We have two options, says Jane Salmon. Raise the Medicare levy for NDIS and support autism or destroy human rights and breed more austerity.
YES, TONY ABBOTT, even deep dark depression is treatable with positive supports, exercise, counselling and medication.
But leave it under-treated for too long and it can debilitate for life.
The National Disability Insurance Scheme (NDIS), combined with Medicare, can provide those essential supports and structures. Austerity breeds depression. The Margaret River family shooting proves that those beyond the reach of timely NDIS support flounder.
The current upswing in employment is largely due to the increase in casual workers flooding into the disability sector. Many of the jobs are not full time or permanent, but they are there.
It was political foresight that established this dynamic opportunity even as other industries faced crushing cuts. NDIS providers like HireUp have offered flexibility and the difference is showing.
More people with disabilities are accessing the wider community. More people are acquiring life skills. More folk have made new friends.
As a mum of two boys with high functioning autism spectrum disorder born in 2000 and 2003, I fast became an isolated, worried wreck. No DNA testing was available and diagnosis took years. No help was on offer. I was unable to sleep much, let alone work. Identifying therapists, taking my sons to specialists and worrying about money became my whole life.
Wrangling those two was like juggling a bag of monkeys. On our way to preschool, the supermarket or specialists, members of the public would comment on how disruptive they were. The first thing folk do is blame the mother.
Early intervention cost over $30,000 a year per child. I could have boarded them at The King's School for that! Or bought a car. What about a hapless parents’ human rights?
Relationships withered. I became so stressed and busy addressing the maze of autism therapies that I overlooked signs of crisis in my wider family. Horror followed — horror I may have helped prevent, had my life been working. Many people were affected.
In this maelstrom, I overlooked the development of an advanced 3B cancer in my breast. It had metastasised before I noticed the lump. The result? Really expensive comprehensive cancer treatment while trying to raise kids with autism. The damage of living under that sword of Damocles after five surgeries, chemotherapy and radiotherapy is extraordinary. This, in turn, has led to cognitive damage and fatigue. It was three years after chemo before I could read a line of text on my first attempt. Cancer treatment alone cost around $700,000 in real terms.

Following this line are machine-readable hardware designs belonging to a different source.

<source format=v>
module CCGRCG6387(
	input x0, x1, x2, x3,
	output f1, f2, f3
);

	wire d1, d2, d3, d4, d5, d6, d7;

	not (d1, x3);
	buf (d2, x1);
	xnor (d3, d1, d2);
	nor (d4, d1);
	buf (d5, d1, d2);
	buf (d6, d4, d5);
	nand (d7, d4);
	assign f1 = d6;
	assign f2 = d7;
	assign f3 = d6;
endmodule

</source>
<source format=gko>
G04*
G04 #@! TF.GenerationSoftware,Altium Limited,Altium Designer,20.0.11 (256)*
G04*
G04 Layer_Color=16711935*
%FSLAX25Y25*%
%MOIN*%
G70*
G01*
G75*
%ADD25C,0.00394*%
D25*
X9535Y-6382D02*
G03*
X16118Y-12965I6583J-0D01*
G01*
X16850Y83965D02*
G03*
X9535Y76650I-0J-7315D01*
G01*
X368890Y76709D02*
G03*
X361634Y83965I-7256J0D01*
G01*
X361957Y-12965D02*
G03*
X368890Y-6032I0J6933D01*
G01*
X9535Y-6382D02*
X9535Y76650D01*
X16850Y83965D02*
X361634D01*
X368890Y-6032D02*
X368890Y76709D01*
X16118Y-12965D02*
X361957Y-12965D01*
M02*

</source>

So it stands to reason that cutting NDIS for high functioning autism is a false economy.
Distressed single parents that have cancer and kids with autism are people who can’t contribute very much to society. But the NDIS provided a safety net, a positive network and a united nation of interesting, talented carers has really enlarged our lives and our skills.

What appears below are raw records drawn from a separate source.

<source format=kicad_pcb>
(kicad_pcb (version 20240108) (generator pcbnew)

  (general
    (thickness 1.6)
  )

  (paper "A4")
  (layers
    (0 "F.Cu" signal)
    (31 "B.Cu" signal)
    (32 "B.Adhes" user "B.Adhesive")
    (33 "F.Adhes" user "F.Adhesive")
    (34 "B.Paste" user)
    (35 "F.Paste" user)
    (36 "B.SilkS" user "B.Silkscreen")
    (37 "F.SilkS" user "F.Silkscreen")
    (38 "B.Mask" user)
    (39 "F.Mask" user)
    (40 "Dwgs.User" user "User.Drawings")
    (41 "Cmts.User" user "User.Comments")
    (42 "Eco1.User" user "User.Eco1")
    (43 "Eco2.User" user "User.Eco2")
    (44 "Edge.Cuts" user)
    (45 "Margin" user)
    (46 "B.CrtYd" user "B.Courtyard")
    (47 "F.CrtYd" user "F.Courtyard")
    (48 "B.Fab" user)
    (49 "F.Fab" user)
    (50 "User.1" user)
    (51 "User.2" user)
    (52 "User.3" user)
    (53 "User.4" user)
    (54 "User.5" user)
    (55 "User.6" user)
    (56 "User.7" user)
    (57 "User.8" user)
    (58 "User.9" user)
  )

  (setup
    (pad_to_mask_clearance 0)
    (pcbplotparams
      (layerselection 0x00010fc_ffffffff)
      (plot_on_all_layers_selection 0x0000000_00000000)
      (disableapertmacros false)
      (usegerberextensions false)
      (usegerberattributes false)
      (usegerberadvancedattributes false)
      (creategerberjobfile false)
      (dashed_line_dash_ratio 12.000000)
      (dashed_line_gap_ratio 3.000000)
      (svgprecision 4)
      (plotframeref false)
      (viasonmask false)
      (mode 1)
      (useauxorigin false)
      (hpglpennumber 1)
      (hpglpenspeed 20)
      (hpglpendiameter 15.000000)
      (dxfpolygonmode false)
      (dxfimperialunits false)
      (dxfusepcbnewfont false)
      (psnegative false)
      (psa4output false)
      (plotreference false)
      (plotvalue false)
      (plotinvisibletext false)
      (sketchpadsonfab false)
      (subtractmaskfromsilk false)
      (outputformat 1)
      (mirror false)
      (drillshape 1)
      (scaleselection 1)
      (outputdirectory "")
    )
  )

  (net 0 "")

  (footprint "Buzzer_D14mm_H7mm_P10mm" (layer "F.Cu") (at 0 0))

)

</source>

Yes, I know there are people with far more severe needs in the disability sector. Thank goodness the NDIS is beginning to work for them. They need and deserve every bit of it. But there is no need to pit “us” against “them”.
The privatised model of NDIS is very rigid and costly to taxpayers. But it does eventually deliver. My second son is scraping through the bottom of mainstream education and finally able to write a sentence. It is almost legible. He might even make it into the workforce.
I don’t want to raise angry monsters in basements that are a threat to society. The needs of these kids are being closely monitored as a condition of NDIS eligibility. It’s a rugged qualification process and not very transparent.
Funds saved from NDIS go straight into tutoring because there is no Gonski for disability funding.
Again, the inequity of this stinks.
But we’re getting results. I want my kids to learn to thrive in the time I have with them. High functioning autism is both a challenge and an opportunity. As a society, we have the opportunity to raise savants brilliant at coding and astrophysics... or angry, alienated gamers.
It’s your pick.
Raise the Medicare levy to cover NDIS, remove any feather bedding by service providers and improve the transparency of the system.
Keep NDIS for depression and high functioning autism to gain as a nation. Benefit from the upswings in work via the service providers funded by NDIS. Create new positive social networks.
Alternatively, our Government can raise austerity, destroy human rights for the disabled, run down options and end up with extra people on the streets or in jail at a cost of hundreds of thousands per year.